The result places the respondent into one of three groups. If a customer scores you as a nine or a 10, they are promoters. If they score you as a seven or an eight, they are passive. You don’t know if they are leaning toward loving you, leaving you, or they just don’t care. And, a score of a six or lower means you have a detractor. To determine your official NPS score, take the percentage of promoters (nines and 10s) and subtract the percentage of detractors (sixes and lower). That number is your Net Promoter Score.
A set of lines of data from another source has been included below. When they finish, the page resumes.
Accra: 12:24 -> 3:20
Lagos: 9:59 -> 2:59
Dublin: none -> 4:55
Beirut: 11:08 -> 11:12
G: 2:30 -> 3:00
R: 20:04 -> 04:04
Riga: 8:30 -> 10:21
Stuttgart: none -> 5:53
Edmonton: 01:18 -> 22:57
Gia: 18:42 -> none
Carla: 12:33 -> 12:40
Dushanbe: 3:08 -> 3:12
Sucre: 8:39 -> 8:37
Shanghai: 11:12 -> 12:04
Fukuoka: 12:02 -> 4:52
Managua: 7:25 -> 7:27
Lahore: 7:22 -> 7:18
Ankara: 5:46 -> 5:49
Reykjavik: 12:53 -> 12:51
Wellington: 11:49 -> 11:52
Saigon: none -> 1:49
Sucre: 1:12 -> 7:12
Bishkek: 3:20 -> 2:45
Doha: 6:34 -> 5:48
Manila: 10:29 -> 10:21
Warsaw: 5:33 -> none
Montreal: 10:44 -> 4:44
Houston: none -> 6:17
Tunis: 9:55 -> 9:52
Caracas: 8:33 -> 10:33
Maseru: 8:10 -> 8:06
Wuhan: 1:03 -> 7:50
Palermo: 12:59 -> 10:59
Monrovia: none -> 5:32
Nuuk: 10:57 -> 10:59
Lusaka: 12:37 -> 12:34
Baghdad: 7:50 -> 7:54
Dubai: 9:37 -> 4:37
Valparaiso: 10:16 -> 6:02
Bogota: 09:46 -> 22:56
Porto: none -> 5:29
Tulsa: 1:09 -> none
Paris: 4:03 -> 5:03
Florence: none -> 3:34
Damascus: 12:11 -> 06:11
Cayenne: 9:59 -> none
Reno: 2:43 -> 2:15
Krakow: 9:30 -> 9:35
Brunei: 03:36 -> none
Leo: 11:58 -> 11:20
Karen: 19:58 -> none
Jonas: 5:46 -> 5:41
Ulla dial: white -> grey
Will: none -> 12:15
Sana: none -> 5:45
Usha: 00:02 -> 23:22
Despite being a simple, easy to implement survey tool that serves as a benchmarking tool for customer satisfaction, the main problem with it is just that. It’s measuring customer satisfaction. When was the last time someone recommended a brand or business to you because they had a ‘satisfactory’ experience? Satisfaction doesn’t drive brand advocacy. Brand loyalty and advocacy are a result of customer experiences that exceed expectations, deliver ‘wow’ moments and surprise, delight and add value at every touch point.
NPS was created in an era where ‘customer service’ was a department that responded to customer enquiries and complaints. Today, the customer experience encompasses every touchpoint a customer has with an organisation.
The other aspect of the NPS system that makes its relevance questionable is the key question What is the likelihood that you would recommend Company X to a friend or colleague?
In an era of inner circles (best friends), social circles (Facebook, Instagram) and professional social circles (LinkedIn), what I would recommend to a friend might be different to what I recommend to a colleague. And what I might recommend online will differ dramatically from what I share offline.
Measuring customer advocacy in such a one-dimensional way is ultimately not delivering the actionable insights that customer research should. To really understand how our customers think and feel about our brand and more importantly what would make them a raving fan, we need to think less about a benchmarking score and more about a qualitative approach that provides the all important ‘why’, not just the ‘what’.
The NPS system also fails to consider the potential complexity of the customer journey. I might rate my initial interaction with a brand extremely positively, but have a subsequent interaction that fell way below my expectations.
Understanding where in the customer journey needs improvement and where the optimal times to capture brand advocacy exist is powerful information for marketers.
Today more than ever, brand experience matters more than just having a satisfied customer. Understanding your customer’s journey and experience over time is critical. Customers now interact through numerous touch points in multiple channels and media, and customer experiences are more social in nature. Each channel and touchpoint plays a crucial role in the representation of a brand and in understanding how your customer thinks and what they feel.
Customers who have responded positively to customer satisfaction surveys today may never be repeat purchasers. Just because they are happy with the service, doesn’t mean they are loyal or predisposed to proactively recommending your brand.
We must understand that customer satisfaction, customer loyalty and brand advocacy are all different things and not a result of each other.
Benchmarking customer satisfaction using NPS or something similar provides an important measurement of performance over time and in relation to competitors. But it should never be relied on as an indicator of brand loyalty and advocacy.
A more complete, qualitative approach including mystery shopping, customer journey mapping and ethnographic studies, cross referenced with social media insights will ultimately tell you not only what your customers think, but how they feel and why.